# [TASK REQUIREMENTS]
A - In the forum thread about copying text from PDF files, what does the reply say PDF provides methods to store?
B - Carry on the forum thread about copying text from PDF files, starting after its last sentence.

Reputation: 159
I am not sure if this question qualifies here, but it seems odd to me letter 'f' often get messed up when copied from pdf text.
I do research as a student, and I read a lot of papers. This happens a lot when I want to copy the name of a paper to rename the pdf file.
For example, I opened the link a paper from built-in pdf display plug-in of Chrome on a Macbook Pro with OSX 10.9. Try copy the title of the paper and paste it. The 'f' in 'fluids' will be missing.
Upvotes: 11
Views: 9636
Reputation: 2215
I think the reason why @warriormole can't copy fl
is not the use of ligatures itself, but neglect or oversight on the side of PDF file creators. It was OK 10-15 or more years ago, everyone was happy just because there's some 'picture' in PDF and no one thought about content extraction and logical text rather that visual picture preservation in the long term, but now (file created in 2010) it's a shame.
PDF provides for methods to store Unicode representation of any glyph used, and file in question can be fixed relatively easy.

# [DATA FOR REVIEW]
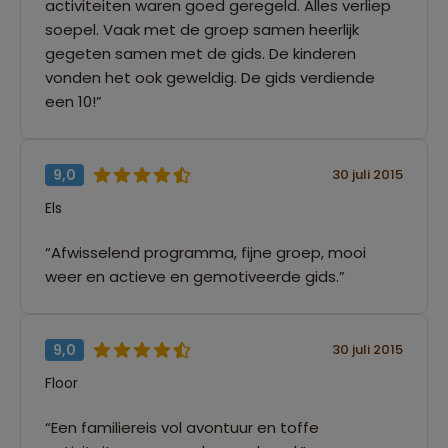
activiteiten waren goed geregeld. Alles verliep
soepel. Vaak met de groep samen heerlijk
gegeten samen met de gids. De kinderen
vonden het ook geweldig. De gids verdiende
een 10!”
9,0
30 juli 2015
Els
“Afwisselend programma, fijne groep, mooi
weer en actieve en gemotiveerde gids.”
9,0
30 juli 2015
Floor
“Een familiereis vol avontuur en toffe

# [EXPECTED RESULTS]
A - A Unicode representation of any glyph used.

B -
Upvotes: 6
Reputation: 4033
Not only the "f" will be missing, the "fl" will.
The reason for this are so-called "ligatures". In order to look nice, some combinations of letters, most notably fi, get combined into a single character. The special character is rarely treated correctly when copy-pasting. You can see this below. If you try to select the ligature, you will notice it is only one "letter". Note that your computer may render the two separate letters by using the ligature.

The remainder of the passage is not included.